4.28.2010

Novel Revision, Step Six: Retell the Story

If you wrote carefully the first time through, watching your prose and managing your suspense, and you came out with about the right word count: great. You may be able to get away with just editing scenes.

If, however, you wrote with NaNoWriMo--telling your story at top speed with gleeful disregard for things like grammar and adverb control and preservation of mystery--don't even try revision. If you're happy with your prose after that, you're either a savant or missing something. Your book needs rewriting. Mine certainly did.

The story, like the word flow, had great flaws. In all honesty, I'd probably rewrite any book of mine start to finish; I'm not the world's strongest plotter, and even with a decent outline it sometimes takes me halfway through the story to really figure out what's going on. With the probability of every page changing, revision feels more organic and complete if I send the whole tale back through my mind and fingers.

Here are the steps by which I rewrote my novel:
  • open a new document
  • look at the first scene on the scene summary, and any relevant notes
  • set the first few pages of the original manuscript within reach, and
  • start typing, this time with care toward the finished product.
Sometimes I followed the manuscript, when I knew an original scene was nearly what I wanted it to be; other times I relied almost entirely on the scene summary. For a solid third of the book, I hardly looked at the original manuscript at all.

If an idea for a new scene came to me, and it appeared to work with the overall plot and add something of value, I wrote it in.

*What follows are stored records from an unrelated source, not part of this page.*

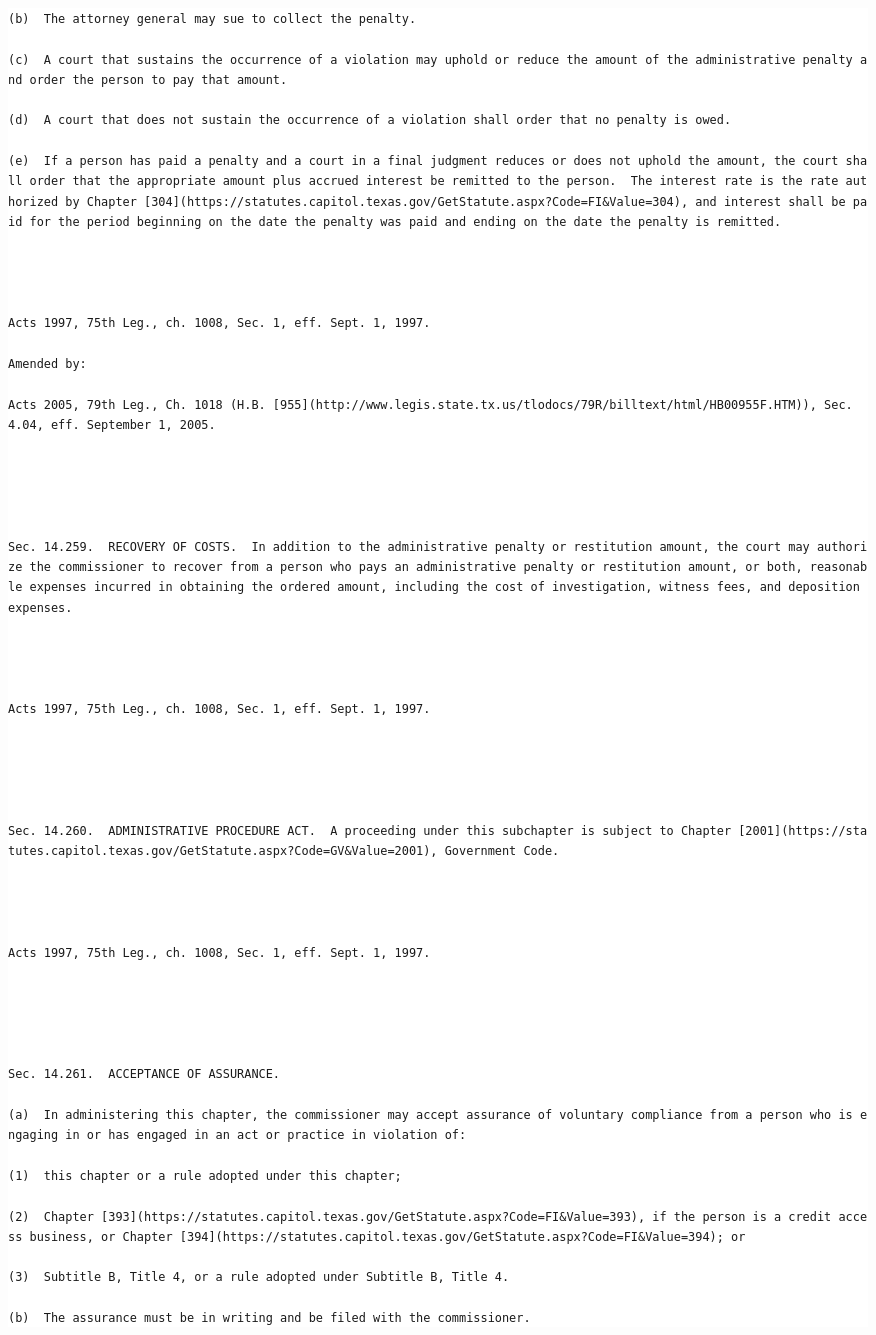     (b)  The attorney general may sue to collect the penalty.
    
    (c)  A court that sustains the occurrence of a violation may uphold or reduce the amount of the administrative penalty and order the person to pay that amount.
    
    (d)  A court that does not sustain the occurrence of a violation shall order that no penalty is owed.
    
    (e)  If a person has paid a penalty and a court in a final judgment reduces or does not uphold the amount, the court shall order that the appropriate amount plus accrued interest be remitted to the person.  The interest rate is the rate authorized by Chapter [304](https://statutes.capitol.texas.gov/GetStatute.aspx?Code=FI&Value=304), and interest shall be paid for the period beginning on the date the penalty was paid and ending on the date the penalty is remitted.
    
    
    
    
    Acts 1997, 75th Leg., ch. 1008, Sec. 1, eff. Sept. 1, 1997.
    
    Amended by: 
    
    Acts 2005, 79th Leg., Ch. 1018 (H.B. [955](http://www.legis.state.tx.us/tlodocs/79R/billtext/html/HB00955F.HTM)), Sec. 4.04, eff. September 1, 2005.
    
    
    
    
    
    Sec. 14.259.  RECOVERY OF COSTS.  In addition to the administrative penalty or restitution amount, the court may authorize the commissioner to recover from a person who pays an administrative penalty or restitution amount, or both, reasonable expenses incurred in obtaining the ordered amount, including the cost of investigation, witness fees, and deposition expenses.
    
    
    
    
    Acts 1997, 75th Leg., ch. 1008, Sec. 1, eff. Sept. 1, 1997.
    
    
    
    
    
    Sec. 14.260.  ADMINISTRATIVE PROCEDURE ACT.  A proceeding under this subchapter is subject to Chapter [2001](https://statutes.capitol.texas.gov/GetStatute.aspx?Code=GV&Value=2001), Government Code.
    
    
    
    
    Acts 1997, 75th Leg., ch. 1008, Sec. 1, eff. Sept. 1, 1997.
    
    
    
    
    
    Sec. 14.261.  ACCEPTANCE OF ASSURANCE.
    
    (a)  In administering this chapter, the commissioner may accept assurance of voluntary compliance from a person who is engaging in or has engaged in an act or practice in violation of:
    
    (1)  this chapter or a rule adopted under this chapter;
    
    (2)  Chapter [393](https://statutes.capitol.texas.gov/GetStatute.aspx?Code=FI&Value=393), if the person is a credit access business, or Chapter [394](https://statutes.capitol.texas.gov/GetStatute.aspx?Code=FI&Value=394); or
    
    (3)  Subtitle B, Title 4, or a rule adopted under Subtitle B, Title 4.
    
    (b)  The assurance must be in writing and be filed with the commissioner.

If I really struggled with the writing in a spot, I made myself a note to return to it and moved on. If I wrote a scene and didn't like it, I cut-and-pasted it into a document called "Deleted scenes" and tried again.

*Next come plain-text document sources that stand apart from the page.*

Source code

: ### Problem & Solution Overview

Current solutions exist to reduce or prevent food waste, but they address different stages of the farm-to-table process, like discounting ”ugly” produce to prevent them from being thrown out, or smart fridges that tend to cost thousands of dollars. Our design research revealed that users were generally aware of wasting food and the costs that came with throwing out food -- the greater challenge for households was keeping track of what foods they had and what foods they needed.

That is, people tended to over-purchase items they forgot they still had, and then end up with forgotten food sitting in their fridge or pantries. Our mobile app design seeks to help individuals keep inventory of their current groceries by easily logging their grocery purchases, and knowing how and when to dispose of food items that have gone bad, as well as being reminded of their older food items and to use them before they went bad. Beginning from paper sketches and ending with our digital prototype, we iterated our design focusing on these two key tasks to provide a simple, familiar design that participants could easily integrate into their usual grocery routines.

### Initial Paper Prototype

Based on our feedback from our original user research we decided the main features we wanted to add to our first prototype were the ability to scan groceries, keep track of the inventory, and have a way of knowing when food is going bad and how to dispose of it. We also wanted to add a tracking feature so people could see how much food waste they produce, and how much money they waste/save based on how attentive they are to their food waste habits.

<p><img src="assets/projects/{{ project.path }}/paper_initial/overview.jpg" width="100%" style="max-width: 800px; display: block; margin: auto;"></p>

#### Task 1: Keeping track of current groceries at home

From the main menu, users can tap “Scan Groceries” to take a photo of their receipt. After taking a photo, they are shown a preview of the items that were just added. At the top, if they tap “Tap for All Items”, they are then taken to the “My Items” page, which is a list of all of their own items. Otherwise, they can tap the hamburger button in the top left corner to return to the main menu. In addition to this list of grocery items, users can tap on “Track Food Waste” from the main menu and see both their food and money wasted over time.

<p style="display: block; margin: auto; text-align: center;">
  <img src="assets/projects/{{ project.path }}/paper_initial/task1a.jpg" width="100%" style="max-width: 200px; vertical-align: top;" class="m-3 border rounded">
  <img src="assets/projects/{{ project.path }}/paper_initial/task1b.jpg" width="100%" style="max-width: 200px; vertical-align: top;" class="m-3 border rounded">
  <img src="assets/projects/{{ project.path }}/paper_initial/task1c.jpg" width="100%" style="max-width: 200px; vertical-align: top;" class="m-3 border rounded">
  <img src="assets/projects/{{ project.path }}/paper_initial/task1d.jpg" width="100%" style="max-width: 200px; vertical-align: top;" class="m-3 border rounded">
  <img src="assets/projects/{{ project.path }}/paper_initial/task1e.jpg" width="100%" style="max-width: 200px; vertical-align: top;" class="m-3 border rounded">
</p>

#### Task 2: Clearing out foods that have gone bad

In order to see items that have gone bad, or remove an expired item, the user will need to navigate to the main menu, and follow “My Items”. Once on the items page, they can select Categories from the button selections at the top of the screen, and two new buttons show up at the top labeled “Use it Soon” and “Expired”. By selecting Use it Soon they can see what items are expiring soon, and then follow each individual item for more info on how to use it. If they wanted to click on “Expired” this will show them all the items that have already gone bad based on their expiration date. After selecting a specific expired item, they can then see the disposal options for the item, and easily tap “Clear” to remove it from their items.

Storytelling became fun for me in the rewrite. Knowing the tale's direction at almost every turn set me free to pay attention to my favorite parts of writing: shaping scene and character and voice, polishing every phrase until the words ran smooth and clear.

As I rewrote, the story took form, the characters rising to life and breath. One boy who did everything "awkwardly" in my first draft transformed into a rough-and-tumble young man wrestling with his own rage. A villain, without whom part of the story had made little sense, came into being and frightened the heck out of my gentle heroine. My favorite character, for whom I originally feared the criticism of "too perfect," did something desperate and terrible and suffered for it. Those are not small changes.

The rewritten manuscript contained a much better story, both on macro and micro levels: better structure, more consistent voice, more interesting characters and events. I thought it nearly ready for beta readers, but felt I needed to hang onto it for one more step. We'll talk about that tomorrow.